Digital transformation and the ability to adapt quickly are critical in today’s business environment. That’s why a growing number of companies are adopting process mining, a family of techniques that support the analysis of operational processes of event logs, with the goal of turning event data into insights and actions. In a recent Deloitte survey, 63% of organizations have already started to implement process mining, and 83% of companies already using process mining to expand their initiatives.

Berlin, Germany-based Lana’s platform, which was founded in 2016 by Karina Buschsieweke, Rami-Habib Eid-Sabbagh, Thomas Baier, automates the analysis of repetitive business workflows. The container-based platform, which is portable between Amazon Web Services (AWS) Cloud and customer managed environments, ships with pretrained algorithms for data transformation and automation.

“Lana emerged rapidly as a process mining leader based on our dual-commitment to industry innovation and delivering customer value,” Dan Wucherpfennig, CEO of Lana Labs, said in a press release. “This is how Appian built its industry leadership and we are excited for our future together.”

Appian acquisition

Research firm Gartner estimates the market for hyperautomation-enabling technologies will reach $596 billion in 2022, up nearly 24% from the $481.6 billion in 2020. For example, the robotic process automation (RPA) market is expected to reach $12 billion by 2023. As organizations look for ways to accelerate the digitization and structuring of data and content, technologies like document ingestion and natural language processing will remain in high demand.

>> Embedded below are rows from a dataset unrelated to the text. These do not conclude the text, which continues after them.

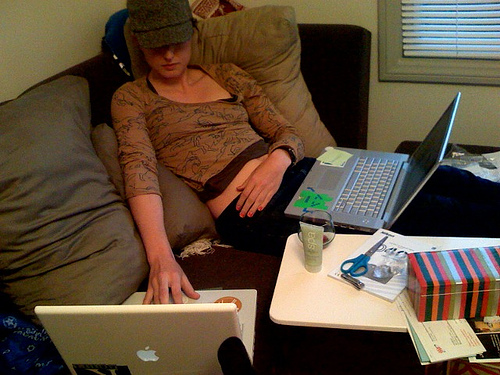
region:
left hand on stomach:
[232, 132, 301, 229]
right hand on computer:
[33, 209, 253, 374]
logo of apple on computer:
[122, 340, 183, 366]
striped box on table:
[392, 249, 499, 311]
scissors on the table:
[341, 230, 376, 286]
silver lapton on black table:
[276, 90, 451, 232]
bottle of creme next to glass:
[301, 219, 323, 286]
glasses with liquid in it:
[317, 209, 340, 254]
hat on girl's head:
[115, 0, 212, 34]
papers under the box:
[391, 248, 498, 365]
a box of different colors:
[409, 246, 496, 317]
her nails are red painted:
[232, 186, 262, 217]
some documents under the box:
[405, 315, 481, 363]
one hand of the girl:
[234, 148, 286, 215]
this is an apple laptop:
[36, 280, 258, 369]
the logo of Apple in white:
[136, 345, 158, 362]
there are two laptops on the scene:
[1, 88, 464, 374]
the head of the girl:
[124, 2, 198, 76]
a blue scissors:
[343, 233, 386, 275]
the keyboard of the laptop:
[341, 160, 391, 212]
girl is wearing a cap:
[120, 7, 210, 96]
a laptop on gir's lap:
[265, 85, 461, 247]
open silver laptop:
[281, 83, 467, 242]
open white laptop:
[24, 255, 264, 374]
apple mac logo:
[127, 340, 166, 370]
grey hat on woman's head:
[120, 1, 206, 57]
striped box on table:
[397, 235, 496, 327]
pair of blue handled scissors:
[332, 228, 394, 283]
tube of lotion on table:
[292, 213, 330, 278]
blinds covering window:
[387, 3, 498, 81]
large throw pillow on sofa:
[109, 5, 344, 175]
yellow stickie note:
[310, 139, 355, 170]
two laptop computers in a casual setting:
[28, 86, 463, 368]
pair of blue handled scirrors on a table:
[340, 234, 390, 279]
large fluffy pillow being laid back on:
[93, 0, 337, 243]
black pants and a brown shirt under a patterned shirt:
[104, 2, 487, 272]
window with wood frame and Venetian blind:
[373, 0, 497, 90]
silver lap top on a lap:
[286, 91, 462, 231]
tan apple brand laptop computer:
[30, 287, 257, 373]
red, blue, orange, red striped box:
[407, 246, 496, 323]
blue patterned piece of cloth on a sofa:
[0, 315, 58, 370]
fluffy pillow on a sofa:
[0, 68, 220, 338]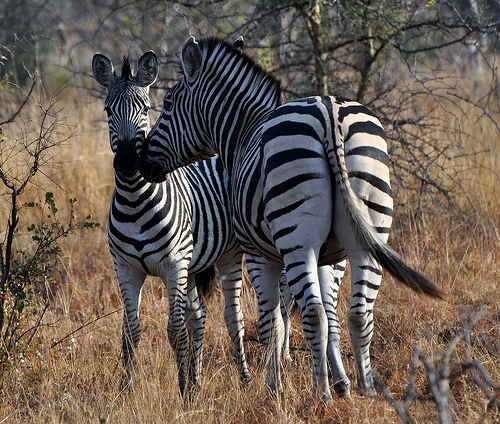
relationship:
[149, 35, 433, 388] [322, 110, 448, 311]
zebra has tail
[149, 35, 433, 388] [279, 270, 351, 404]
zebra has leg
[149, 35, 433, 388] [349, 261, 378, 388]
zebra has leg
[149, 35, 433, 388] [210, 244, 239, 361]
zebra has leg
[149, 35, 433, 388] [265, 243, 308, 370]
zebra has leg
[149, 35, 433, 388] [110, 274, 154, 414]
zebra has leg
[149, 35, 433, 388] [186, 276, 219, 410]
zebra has leg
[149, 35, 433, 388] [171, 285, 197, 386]
zebra has leg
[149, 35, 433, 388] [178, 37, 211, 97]
zebra has ear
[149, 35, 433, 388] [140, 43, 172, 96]
zebra has ear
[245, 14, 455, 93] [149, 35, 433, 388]
trees behind zebra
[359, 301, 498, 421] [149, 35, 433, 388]
twigs near zebra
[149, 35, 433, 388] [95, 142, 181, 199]
zebra has nose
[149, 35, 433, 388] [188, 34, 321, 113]
zebra has mane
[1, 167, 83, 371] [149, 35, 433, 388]
plants near zebra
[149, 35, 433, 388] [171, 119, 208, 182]
zebra has jaw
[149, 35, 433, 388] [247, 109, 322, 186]
zebra has hip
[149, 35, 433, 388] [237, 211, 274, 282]
zebra has stomach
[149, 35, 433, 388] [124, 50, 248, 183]
zebra has head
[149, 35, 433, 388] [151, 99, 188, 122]
zebra has eye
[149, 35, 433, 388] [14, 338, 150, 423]
zebra on grass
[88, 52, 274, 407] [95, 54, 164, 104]
zebra has ears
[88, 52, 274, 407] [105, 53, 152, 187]
zebra has face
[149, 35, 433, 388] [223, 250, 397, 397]
zebra has legs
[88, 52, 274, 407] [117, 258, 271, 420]
zebra has legs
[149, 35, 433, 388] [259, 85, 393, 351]
zebra has rear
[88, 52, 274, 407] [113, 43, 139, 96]
zebra has mane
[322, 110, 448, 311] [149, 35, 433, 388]
tail of zebra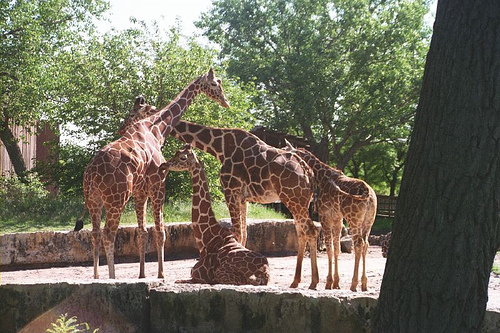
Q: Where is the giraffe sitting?
A: On the ground.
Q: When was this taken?
A: During the day.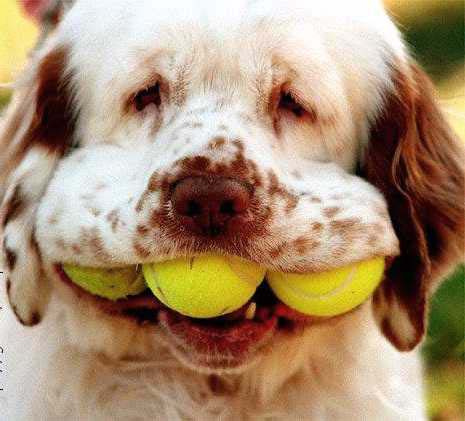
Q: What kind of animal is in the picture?
A: Dog.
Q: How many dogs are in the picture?
A: One.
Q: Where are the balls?
A: The dog's mouth.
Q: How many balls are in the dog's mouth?
A: 3.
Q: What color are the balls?
A: Yellow.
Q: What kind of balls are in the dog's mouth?
A: Tennis balls.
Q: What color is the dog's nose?
A: Brown.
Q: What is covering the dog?
A: Fur.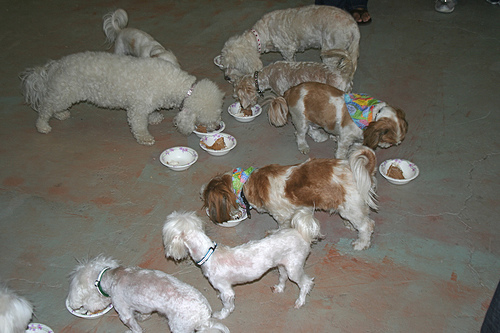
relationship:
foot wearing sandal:
[352, 9, 370, 23] [350, 7, 372, 25]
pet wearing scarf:
[268, 78, 409, 163] [340, 91, 389, 131]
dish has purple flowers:
[157, 144, 201, 173] [163, 145, 193, 156]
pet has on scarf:
[268, 78, 409, 163] [340, 91, 389, 131]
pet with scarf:
[268, 78, 409, 163] [340, 91, 389, 131]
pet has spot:
[196, 146, 379, 252] [363, 149, 378, 184]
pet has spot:
[196, 146, 379, 252] [287, 159, 344, 210]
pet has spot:
[196, 146, 379, 252] [336, 171, 351, 183]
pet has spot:
[196, 146, 379, 252] [243, 163, 288, 208]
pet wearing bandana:
[196, 146, 379, 252] [226, 165, 259, 209]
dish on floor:
[157, 144, 201, 173] [1, 2, 498, 332]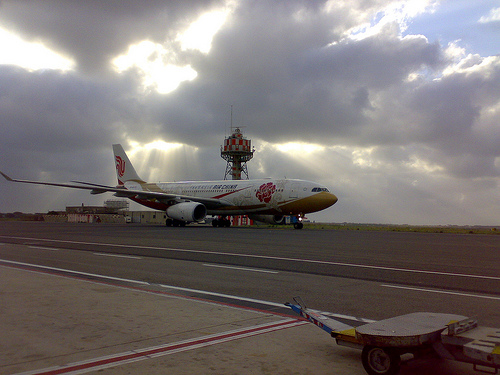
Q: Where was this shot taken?
A: Air strip.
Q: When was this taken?
A: Daytime.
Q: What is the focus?
A: Airplane taking off.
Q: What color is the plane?
A: White and gold.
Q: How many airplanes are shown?
A: 1.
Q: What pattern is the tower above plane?
A: Checkered.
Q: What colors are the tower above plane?
A: Red and white.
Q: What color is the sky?
A: Blue.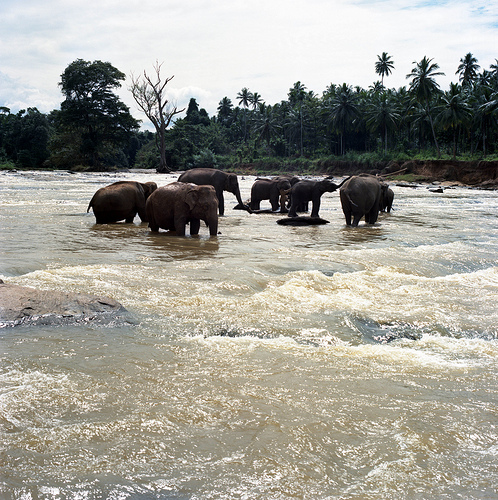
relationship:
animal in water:
[253, 169, 413, 230] [0, 171, 496, 498]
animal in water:
[338, 169, 395, 226] [0, 171, 496, 498]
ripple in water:
[48, 416, 154, 498] [0, 171, 496, 498]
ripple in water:
[127, 444, 257, 488] [0, 171, 496, 498]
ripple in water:
[230, 433, 326, 497] [0, 171, 496, 498]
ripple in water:
[356, 415, 418, 498] [0, 171, 496, 498]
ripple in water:
[4, 360, 98, 415] [0, 171, 496, 498]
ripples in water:
[111, 416, 172, 431] [0, 171, 496, 498]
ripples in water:
[0, 368, 102, 429] [0, 171, 496, 498]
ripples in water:
[392, 431, 438, 453] [0, 171, 496, 498]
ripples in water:
[46, 413, 169, 439] [0, 171, 496, 498]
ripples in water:
[191, 333, 300, 350] [0, 171, 496, 498]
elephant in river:
[178, 167, 246, 216] [0, 167, 495, 497]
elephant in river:
[87, 181, 158, 225] [0, 167, 495, 497]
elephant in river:
[146, 181, 224, 235] [0, 167, 495, 497]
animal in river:
[338, 176, 394, 226] [0, 167, 495, 497]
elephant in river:
[284, 175, 354, 218] [0, 167, 495, 497]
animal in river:
[338, 176, 394, 226] [222, 257, 443, 364]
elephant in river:
[146, 181, 224, 235] [222, 257, 443, 364]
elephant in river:
[87, 181, 158, 225] [222, 257, 443, 364]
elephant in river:
[178, 167, 246, 216] [222, 257, 443, 364]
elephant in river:
[284, 175, 354, 218] [222, 257, 443, 364]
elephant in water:
[87, 181, 158, 225] [57, 254, 471, 370]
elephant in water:
[146, 181, 224, 235] [0, 171, 496, 498]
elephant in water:
[178, 167, 246, 216] [0, 171, 496, 498]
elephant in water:
[87, 181, 158, 225] [0, 171, 496, 498]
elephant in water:
[284, 174, 352, 215] [0, 171, 496, 498]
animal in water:
[338, 176, 394, 226] [0, 171, 496, 498]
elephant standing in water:
[146, 181, 224, 235] [0, 171, 496, 498]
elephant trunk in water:
[203, 210, 221, 238] [0, 171, 496, 498]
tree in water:
[126, 58, 187, 175] [0, 171, 496, 498]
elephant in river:
[87, 181, 158, 225] [115, 270, 489, 417]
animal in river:
[248, 176, 292, 212] [0, 167, 495, 497]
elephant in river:
[146, 181, 224, 235] [93, 253, 445, 360]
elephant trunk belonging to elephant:
[205, 210, 218, 236] [146, 181, 224, 235]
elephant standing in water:
[87, 181, 158, 225] [0, 171, 496, 498]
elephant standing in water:
[178, 167, 246, 216] [0, 171, 496, 498]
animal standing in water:
[338, 176, 394, 226] [0, 171, 496, 498]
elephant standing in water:
[284, 175, 354, 218] [0, 171, 496, 498]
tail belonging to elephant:
[338, 185, 359, 213] [327, 162, 401, 233]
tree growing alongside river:
[124, 58, 186, 176] [0, 167, 495, 497]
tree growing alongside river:
[371, 49, 396, 89] [0, 167, 495, 497]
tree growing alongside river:
[287, 78, 307, 109] [0, 167, 495, 497]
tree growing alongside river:
[181, 95, 199, 121] [0, 167, 495, 497]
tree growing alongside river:
[235, 86, 256, 112] [0, 167, 495, 497]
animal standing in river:
[338, 176, 394, 226] [223, 239, 336, 282]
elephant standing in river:
[284, 175, 354, 218] [223, 239, 336, 282]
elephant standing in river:
[141, 185, 224, 236] [223, 239, 336, 282]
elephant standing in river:
[89, 175, 158, 237] [223, 239, 336, 282]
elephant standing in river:
[183, 165, 232, 192] [223, 239, 336, 282]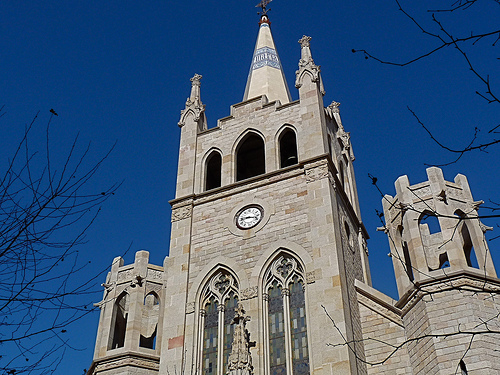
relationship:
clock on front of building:
[233, 204, 264, 230] [67, 31, 494, 373]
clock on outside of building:
[222, 197, 267, 237] [67, 31, 494, 373]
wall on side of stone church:
[185, 205, 225, 251] [80, 0, 500, 374]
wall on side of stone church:
[357, 284, 415, 374] [80, 0, 500, 374]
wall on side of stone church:
[176, 290, 238, 363] [80, 0, 500, 374]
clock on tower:
[233, 204, 264, 230] [157, 0, 376, 374]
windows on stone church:
[193, 240, 318, 372] [80, 0, 500, 374]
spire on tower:
[240, 13, 293, 113] [157, 0, 376, 374]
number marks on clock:
[239, 210, 269, 220] [234, 200, 266, 231]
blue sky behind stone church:
[6, 0, 497, 360] [80, 0, 500, 374]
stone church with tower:
[93, 3, 495, 373] [157, 0, 376, 374]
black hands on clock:
[237, 215, 258, 217] [229, 196, 266, 237]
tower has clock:
[89, 5, 495, 367] [231, 203, 266, 232]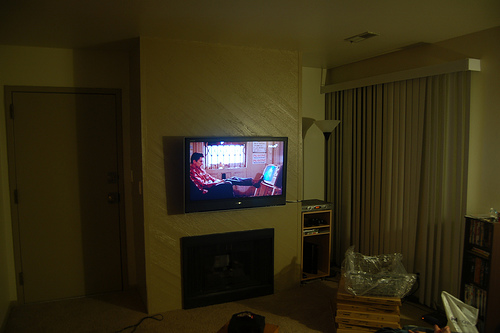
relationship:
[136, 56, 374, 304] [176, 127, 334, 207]
wall behind tv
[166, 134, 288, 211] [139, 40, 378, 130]
televeision hanging on wall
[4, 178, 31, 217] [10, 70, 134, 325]
hinges attached to door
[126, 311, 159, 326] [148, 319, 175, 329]
cable on floor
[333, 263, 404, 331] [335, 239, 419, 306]
boxes with packaging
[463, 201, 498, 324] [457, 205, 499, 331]
items on shelf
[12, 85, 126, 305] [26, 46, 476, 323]
door to room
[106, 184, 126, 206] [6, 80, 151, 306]
door knob on door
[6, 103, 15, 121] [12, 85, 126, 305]
hinge on door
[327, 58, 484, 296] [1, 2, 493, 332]
blinds in room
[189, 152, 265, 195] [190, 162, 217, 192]
man in shirt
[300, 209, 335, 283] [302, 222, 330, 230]
entertainment center in shelf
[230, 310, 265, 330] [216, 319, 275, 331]
object in table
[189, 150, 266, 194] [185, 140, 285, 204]
man in screen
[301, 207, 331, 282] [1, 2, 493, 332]
shelf in room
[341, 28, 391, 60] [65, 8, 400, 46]
air vent in ceiling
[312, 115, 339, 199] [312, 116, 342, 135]
lamp with shade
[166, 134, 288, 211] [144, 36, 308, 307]
televeision on wall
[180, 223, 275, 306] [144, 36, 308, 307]
fireplace in wall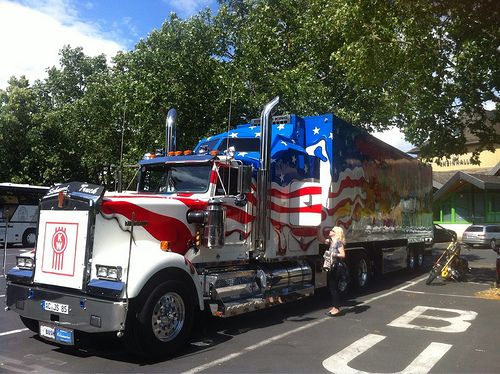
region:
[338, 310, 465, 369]
part of the road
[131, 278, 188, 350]
front wheel of the trailer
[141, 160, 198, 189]
front wheel of the trailer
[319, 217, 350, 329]
a woman by the door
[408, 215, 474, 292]
a tilted motorbike by the trailer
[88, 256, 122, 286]
left headlight of the trailer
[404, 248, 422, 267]
two hind wheels of the trailer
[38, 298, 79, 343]
number plate of the trailer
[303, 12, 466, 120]
part of tree branches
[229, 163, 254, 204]
left side mirror of the trailer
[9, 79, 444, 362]
A red, white and blue semi truck.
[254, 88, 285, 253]
Chrome exhaust pipes on side of truck's cab.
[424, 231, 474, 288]
Motorcycle parked next to semi truck.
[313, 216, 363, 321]
Woman standing next to semi truck.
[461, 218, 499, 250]
Gray car parked in front of building.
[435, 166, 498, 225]
Front of green colored building.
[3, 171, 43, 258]
Portion of bus parked in parking lot.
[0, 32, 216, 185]
Top of trees growing in parking lot.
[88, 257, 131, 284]
Headlights on front of semi truck.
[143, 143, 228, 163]
Running lights mounted on top of semi truck's cab.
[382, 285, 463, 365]
a part of the road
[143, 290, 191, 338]
front wheel of a trailer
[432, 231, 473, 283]
a tilted motor bike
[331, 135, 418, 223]
wall of the body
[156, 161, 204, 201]
front window of the trailer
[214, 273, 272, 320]
part of a staircase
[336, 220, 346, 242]
white hair of the woman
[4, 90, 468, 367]
truck parked in a lot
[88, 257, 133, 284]
front headlights on a vehicle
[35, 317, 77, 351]
front licence plates on a vehicle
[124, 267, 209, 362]
front wheel on a vehicle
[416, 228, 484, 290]
motorcycle parked near a truck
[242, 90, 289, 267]
exhaust pipe of a vehicle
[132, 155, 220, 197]
front windshield of a vehicle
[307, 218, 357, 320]
person with black pant standing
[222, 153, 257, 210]
side rear view mirror on a vehicle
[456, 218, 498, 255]
car parked near a building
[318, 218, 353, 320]
a woman is reaching into a truck compartment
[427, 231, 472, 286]
a dirt bike parked near a truck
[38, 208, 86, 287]
a kw grill cover on truck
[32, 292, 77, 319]
truck license plate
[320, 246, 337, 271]
woman holding a purse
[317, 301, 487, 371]
a B U painted in a parking spot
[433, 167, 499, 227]
a building with green trim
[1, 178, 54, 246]
a bus parked in a parking lot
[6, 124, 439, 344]
american flag painted truck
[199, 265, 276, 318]
truck step boards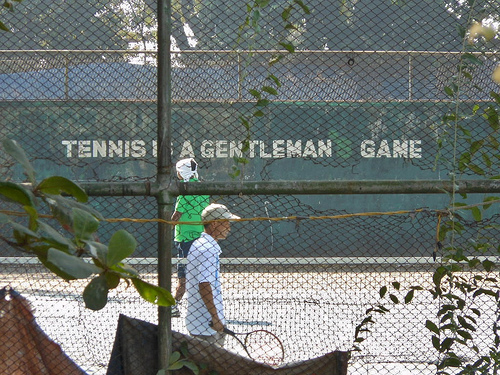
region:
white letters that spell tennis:
[61, 126, 147, 180]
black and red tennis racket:
[192, 312, 295, 371]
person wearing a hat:
[193, 195, 257, 249]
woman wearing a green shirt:
[164, 160, 229, 251]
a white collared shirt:
[184, 231, 244, 353]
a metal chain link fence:
[274, 226, 381, 341]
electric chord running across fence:
[36, 183, 445, 235]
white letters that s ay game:
[318, 118, 425, 183]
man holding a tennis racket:
[139, 195, 301, 369]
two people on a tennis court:
[125, 153, 287, 373]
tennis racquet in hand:
[195, 308, 292, 366]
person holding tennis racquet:
[165, 195, 303, 371]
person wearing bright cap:
[186, 196, 256, 260]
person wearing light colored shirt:
[179, 190, 243, 345]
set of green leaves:
[0, 143, 164, 315]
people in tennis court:
[42, 105, 413, 364]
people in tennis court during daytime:
[22, 126, 389, 367]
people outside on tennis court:
[85, 118, 396, 361]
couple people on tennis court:
[115, 123, 335, 363]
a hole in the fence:
[259, 122, 479, 263]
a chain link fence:
[144, 80, 426, 315]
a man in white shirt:
[158, 182, 270, 357]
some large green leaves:
[43, 207, 164, 317]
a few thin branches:
[385, 244, 482, 354]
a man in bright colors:
[163, 142, 223, 327]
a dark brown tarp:
[95, 301, 361, 371]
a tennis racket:
[207, 318, 305, 367]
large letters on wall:
[53, 130, 434, 177]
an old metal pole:
[142, 90, 191, 347]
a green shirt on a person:
[172, 171, 219, 244]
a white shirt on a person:
[181, 232, 234, 335]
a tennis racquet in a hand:
[204, 307, 288, 363]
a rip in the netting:
[268, 145, 492, 230]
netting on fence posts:
[1, 1, 493, 371]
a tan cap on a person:
[192, 200, 243, 222]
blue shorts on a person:
[170, 235, 210, 270]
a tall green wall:
[5, 97, 496, 252]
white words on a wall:
[49, 128, 423, 163]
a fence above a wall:
[2, 47, 495, 97]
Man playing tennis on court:
[184, 196, 300, 373]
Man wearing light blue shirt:
[180, 200, 243, 337]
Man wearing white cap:
[196, 202, 242, 243]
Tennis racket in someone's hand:
[205, 316, 297, 371]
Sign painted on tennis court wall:
[58, 128, 431, 164]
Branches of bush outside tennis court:
[0, 170, 178, 325]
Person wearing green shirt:
[170, 148, 208, 263]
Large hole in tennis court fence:
[252, 140, 498, 230]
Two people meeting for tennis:
[160, 148, 288, 373]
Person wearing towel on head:
[170, 153, 201, 189]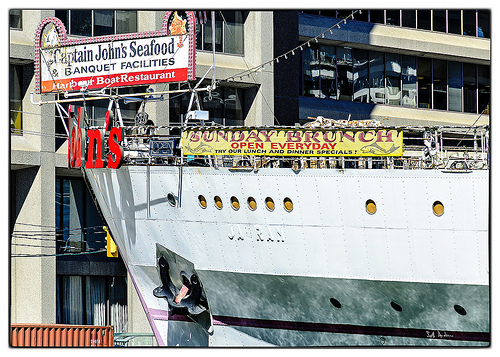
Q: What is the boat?
A: White.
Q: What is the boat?
A: White.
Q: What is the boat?
A: White.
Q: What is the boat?
A: White.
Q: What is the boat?
A: White.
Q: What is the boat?
A: White.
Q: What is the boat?
A: White.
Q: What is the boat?
A: White.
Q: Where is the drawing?
A: Side of boat.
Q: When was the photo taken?
A: Sunny day.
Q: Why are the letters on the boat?
A: Advertisement.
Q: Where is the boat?
A: In front of building.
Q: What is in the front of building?
A: Windows.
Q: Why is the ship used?
A: To sail in water.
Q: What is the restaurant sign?
A: White red and blue.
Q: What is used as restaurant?
A: Large ship.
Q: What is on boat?
A: Metal railing.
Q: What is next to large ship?
A: White building.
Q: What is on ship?
A: String of lights.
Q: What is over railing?
A: Yellow banner.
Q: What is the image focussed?
A: Front of ship.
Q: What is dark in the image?
A: Windows.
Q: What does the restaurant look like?
A: A boat.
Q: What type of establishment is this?
A: A restaurant.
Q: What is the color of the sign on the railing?
A: Yellow.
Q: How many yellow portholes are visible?
A: Eight.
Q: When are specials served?
A: Lunch and dinner.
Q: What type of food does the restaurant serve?
A: Seafood.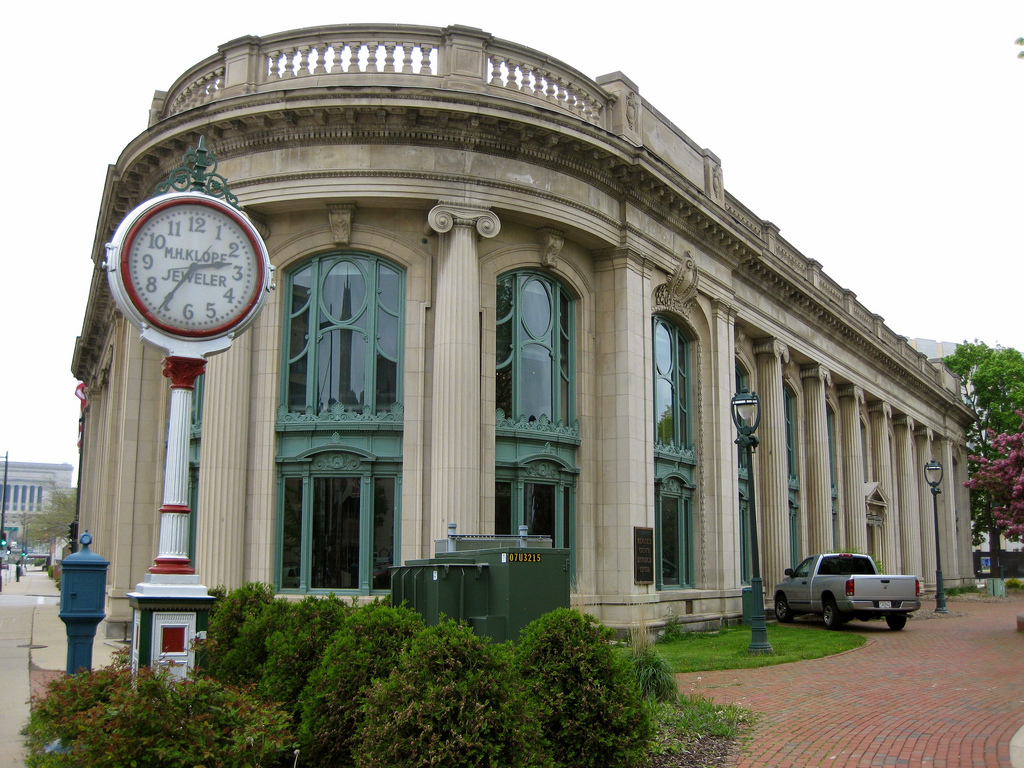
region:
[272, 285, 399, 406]
window on the building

Appian CEO Matt Calkins sees a “natural synergy” between process mining, process modeling, and automation. Combining Lana process mining with Appian, he believes, will enable “rapid automation” of analysis insights for organizations’ back-office workflows.

“We believe that our acquisition of Lana means that only Appian will be able to take customers from knowing to doing, in a unified suite,” he said in a statement.

Appian was founded in 1999 by Michael Beckley, Robert Kramer, Marc Wilson and Matthew Calkins. The cloud computing and enterprise software company, which is headquartered in McLean, Virginia and which has raised $47.5 million in venture capital, sells a platform-as-a-service for building enterprise software apps. It’s focused on low-code development, business process management, and case management markets.

Prior to purchasing Lana, Appian acquired RPA company Novayre Solutions SL, developer of the Jidoka RPA platform.